Excerpted text -
[Begin]
His passion for his work reflects in his work…
He has never settled for anything less than what he finds exciting… He is a man who pursuits fulfillment…

With decades of experience under his belt, He still truly enjoys every project he undertakes…

Here’s a sneak-peak into the brilliant mind of Francis Archer, Project Director, Arup, London.”


From a Ph.D. in physics to a structural engineer, what made you switch to this field after years of academic pursuit in a completely different subject?
I have always been fascinated by science, empirical physics, and mathematics, and I pursued them as far as I could. I completed a Ph.D. and engaged in some postdoctoral research. However, I found myself drawn to the most challenging questions, which I knew I wouldn’t be able to solve. Partly out of frustration with the difficulty of the subject and partly because I desired to settle in London, I realized that staying in academia would require me to pursue further postdoctoral positions primarily in America for several years before securing any permanent position. Additionally, I discovered that teaching was not a passion of mine- I was more inclined towards research. Considering these factors, I asked myself, “What else can I do?” That’s when I decided to transition into the field of structural engineering.
Arup is known across the globe for their majestic skyscrapers and unique designs. As you undertake a new project, what is the thought process that leads to such iconic designs?
[End]
Brief 1 -
Say whether each statement agrees with the interview. Answer yes or no for each, and quote the deciding words from the interview. (a) Francis Archer completed a Ph.D. (b) Archer found teaching to be a passion of his. (c) Archer wanted to settle in New York.

Dataset rows -
[Begin]
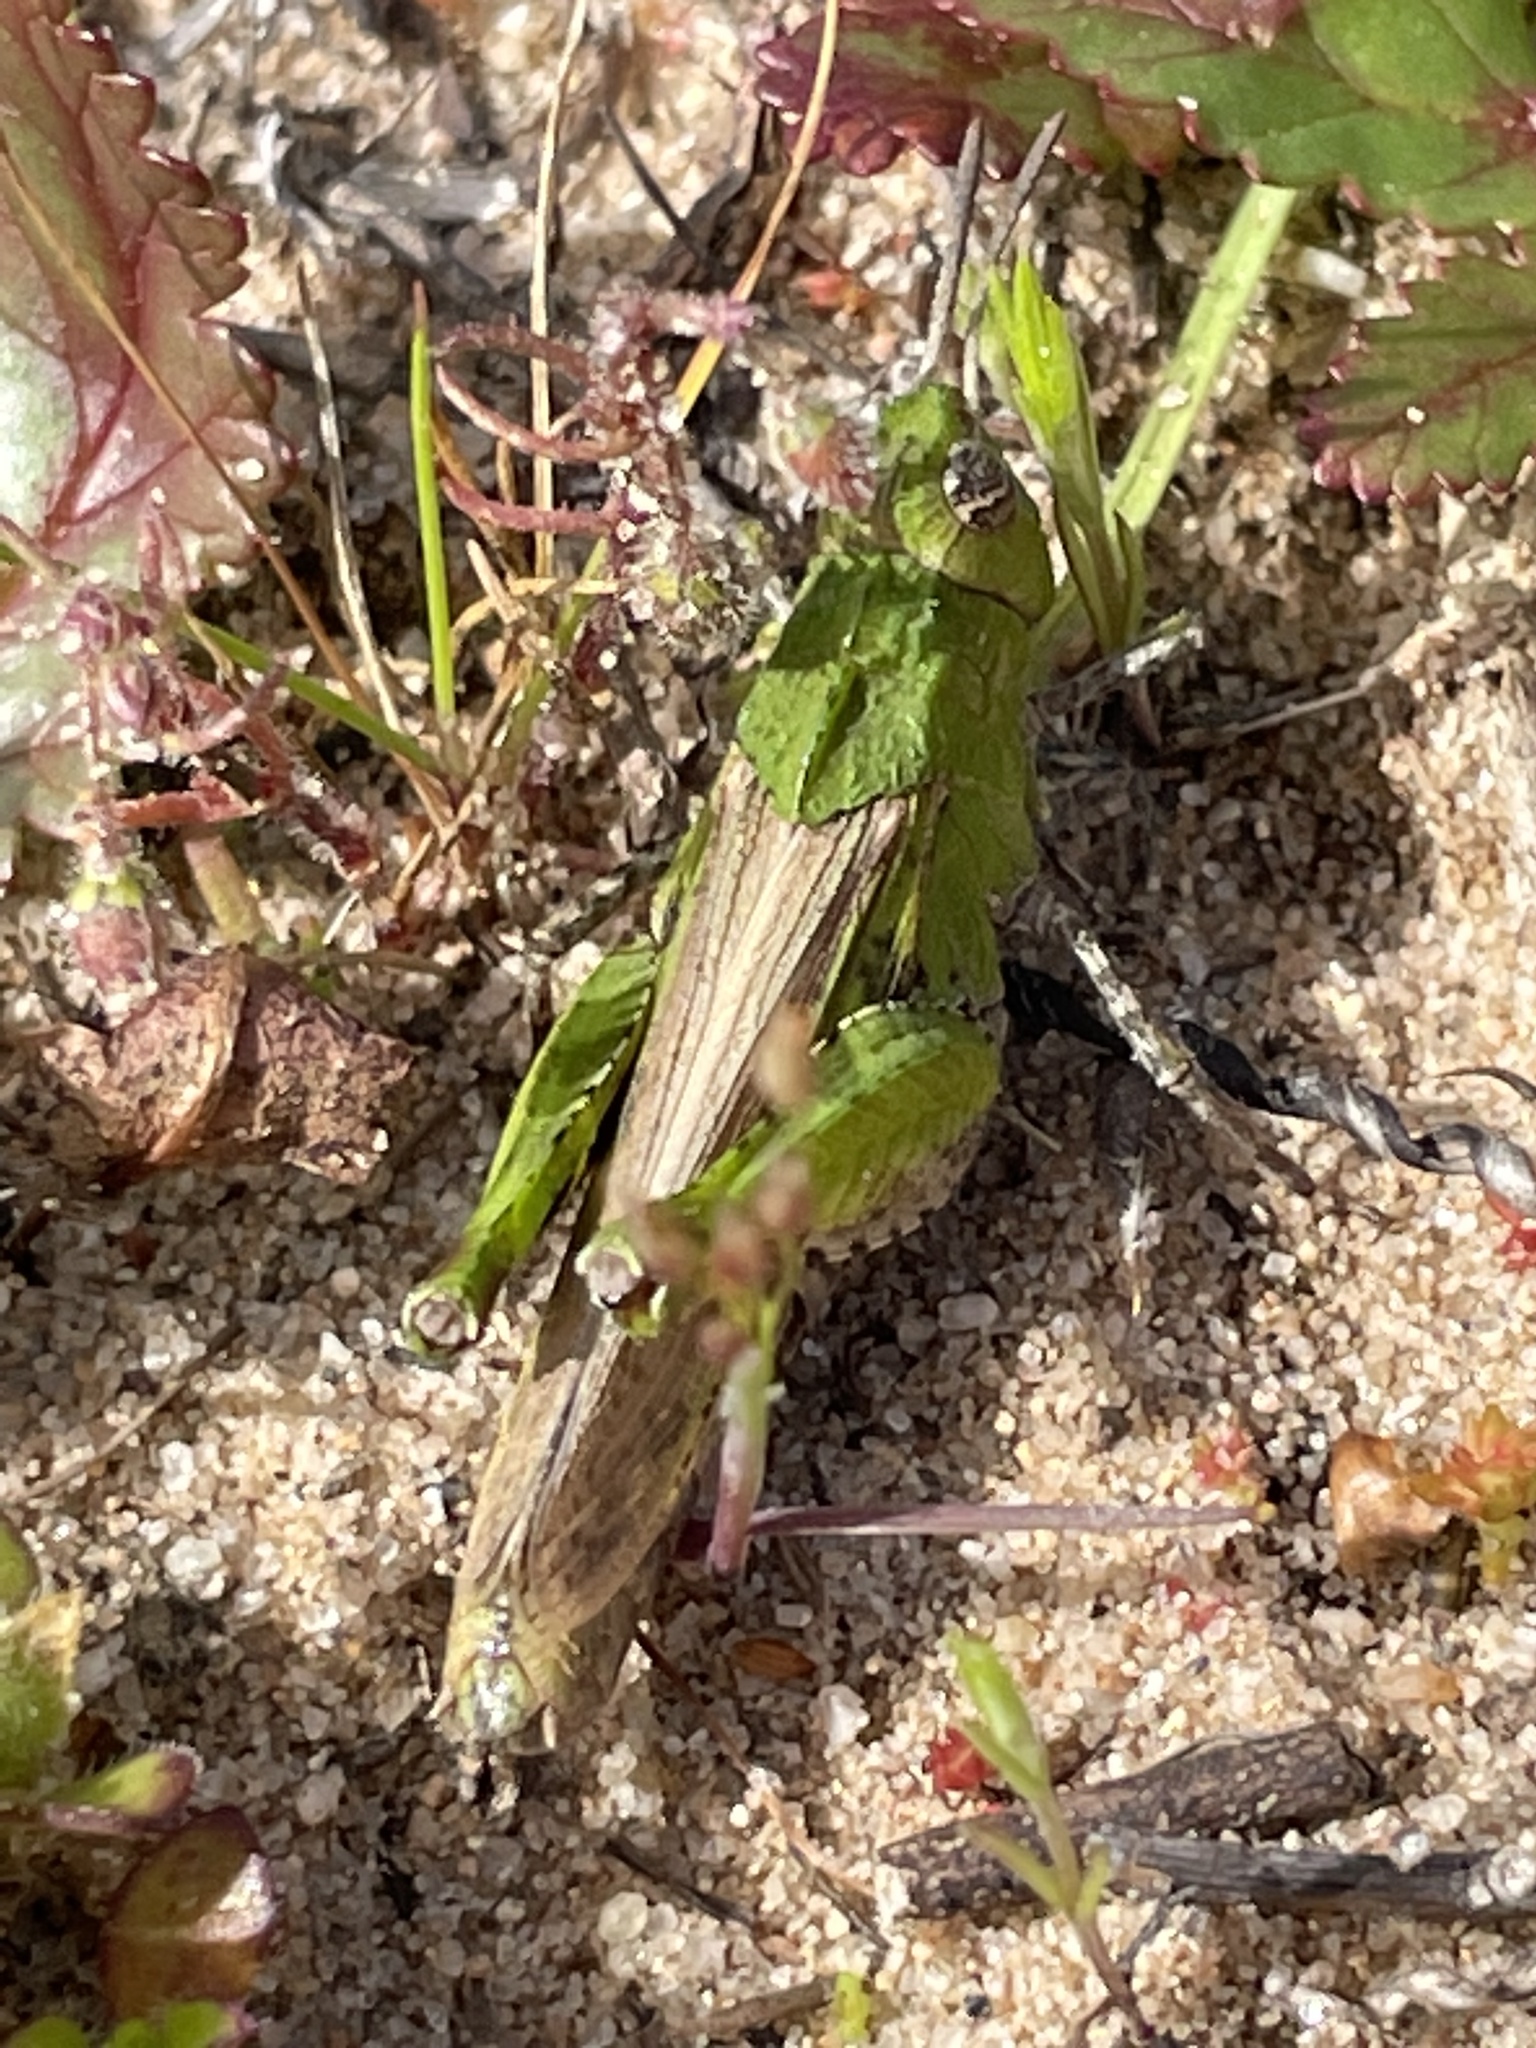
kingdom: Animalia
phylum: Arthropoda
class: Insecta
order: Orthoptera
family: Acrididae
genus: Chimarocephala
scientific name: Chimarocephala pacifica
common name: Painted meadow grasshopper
[End]
Brief 2 -
Please retype every line of the record above exactly, leaving out the picture.

Final answer 1 -
(a) Yes: "I completed a Ph.D. and engaged in some postdoctoral research."
(b) No: "I discovered that teaching was not a passion of mine"
(c) No: "I desired to settle in London"

Final answer 2 -
kingdom: Animalia
phylum: Arthropoda
class: Insecta
order: Orthoptera
family: Acrididae
genus: Chimarocephala
scientific name: Chimarocephala pacifica
common name: Painted meadow grasshopper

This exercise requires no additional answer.